The focus on experiential programming intersected with more conventional exhibition and performance presentations. One morning, I filed into a makeshift black box space in the Old GMC Complex to watch Anoushka Zaveri’s Glitch in the Myth, where the actor-dancer turned the Ramayana on its head to prioritise Sita’s narrative, orchestrating unlikely collaborations between Sita and her traditional antagonists – the queen Kaikeyi, the demon king Ravana and his sister Surpanakha – to propose a universal sisterhood, where Sita, desperate for meaning and adventure, would find what she sought.
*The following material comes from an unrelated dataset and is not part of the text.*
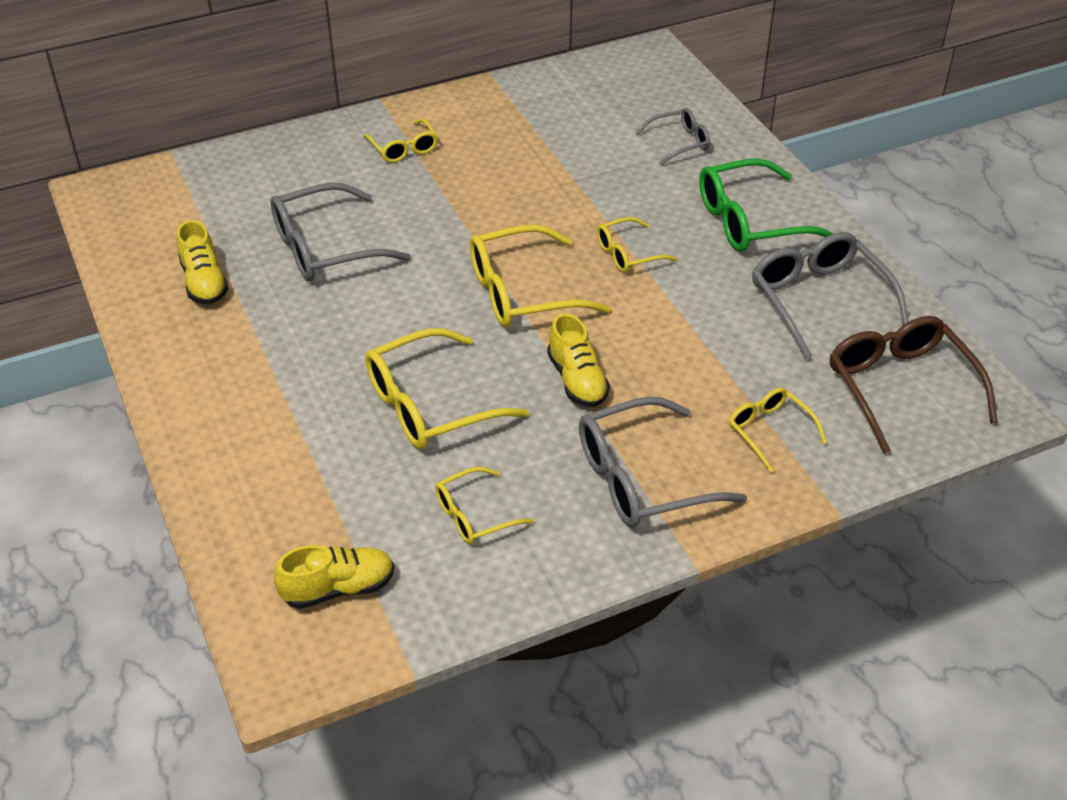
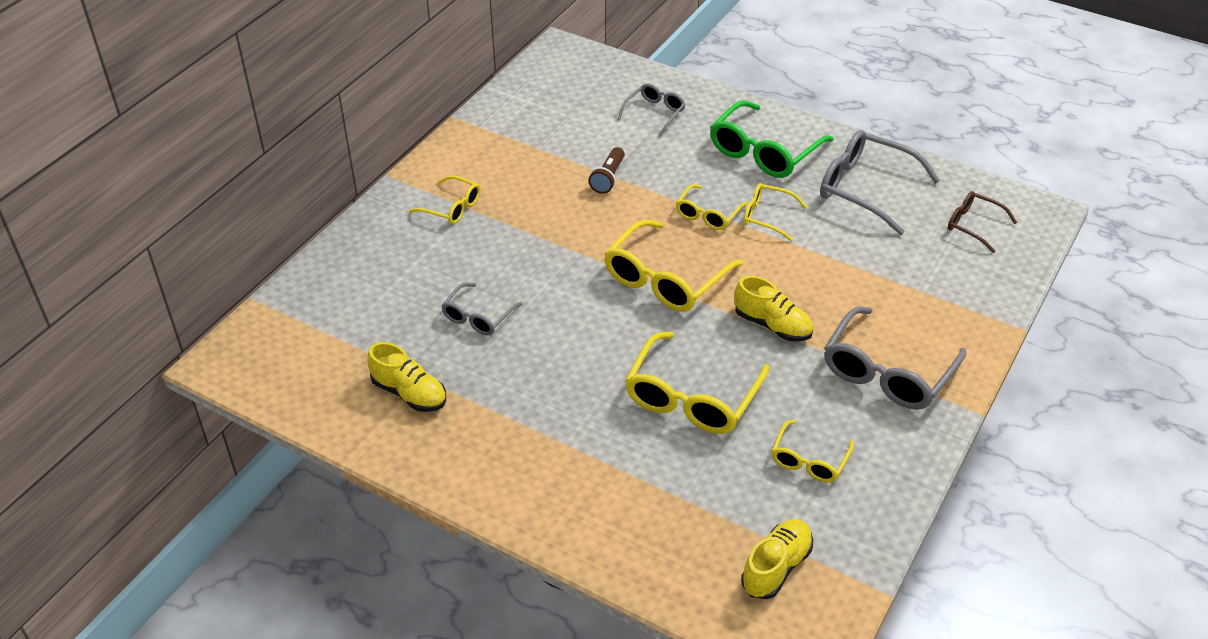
camera: 35 degrees left, 0 degrees up
grey glasses [270,183,411,281] -> grey glasses [441,283,523,335], size x0.56
yellow glasses [729,388,827,473] -> yellow glasses moved to [743,183,807,241]
brown glasses [830,316,998,454] -> brown glasses [948,191,1017,253], size x0.56
none -> brown flashlight [588,147,625,194]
Working with the Ramayana, which has charged religious and political meanings in contemporary India, Zaveri started her performance with a message for the local police – if they had objections to her work, they could arrest her – but after the performance ended. Elsewhere, Bhupen in Goa at the Directorate of Accounts presented a huge collection of artist Bhupen Khakhar’s work from the Swaraj Art Archive. Curated by Khakhar’s friend and fellow artist Gulammohammed Sheikh, the exhibition offered a window into the artist’s practice and working conditions. Early in his career, Khakhar worked as a part-time accountant in Baroda. Banal scenes from daily life are spotlighted in his work. In a sparse rendering of a tailor’s shop, two men work on sewing machines, their measuring tapes strung around their necks; in the top half of the painting, the words ‘DE-LUXE’ fill the frame, underlined by a row of buttoned-up shirts. Geographies of Yourself at the Excise Building next door, a special project with German gallery neugerriemschneider, brought big-name works to the fray, including Ai Weiwei’s massive Lego recreation of Monet’s Water Lilies, protectively cordoned off, the distance between the work and the viewer dissuading you from an appreciation of its detail (it is made up of 6,50,000 Lego bricks).

  • ‘Bhupen in Goa’ showcases over 150 artworks by Bhupen Khakhar from Sunil Kant Munjal’s private collection, curated by Gulammohammed Sheikh, Serendipity Arts Festival, 2024| Serendipity Arts Festival | STIRworld

    Bhupen in Goa showcases over 150 artworks by Bhupen Khakhar from Sunil Kant Munjal’s private collection, curated by Gulammohammed Sheikh, Serendipity Arts Festival, 2024 Image: Courtesy of Serendipity Arts Festival

  • The Serendipity Arts Festival in Panjim featured a dynamic mix of exhibitions, performances and engaging workshops, 2024| Serendipity Arts Festival | STIRworld

    The Serendipity Arts Festival in Panjim featured a dynamic mix of exhibitions, performances and engaging workshops, 2024 Image: Courtesy of Serendipity Arts Festival

Over the years, Serendipity has embedded itself into the local imagination – working to build and deliver an arts festival in non-traditional venues, connected more by geography than by function. School groups, often seen marching through exhibition spaces in single file with just enough time to glance at the works on display, thronged exhibitions and projects across the festival. In a food court, a living statue wearing gold face paint posed next to an ice cream stall. The challenge of creating an arts infrastructure across such spaces for an eight-day festival can situate practice in new locations while creating logistical dilemmas. The festival is free to attend, and that invites broad participation. In the warren of rooms that Multiplay used at the Old GMC Complex, visitors encountered a range of interactive possibilities, often battling crowds to engage with the artworks. Too many visitors, however, is perhaps a good problem to have as an arts festival.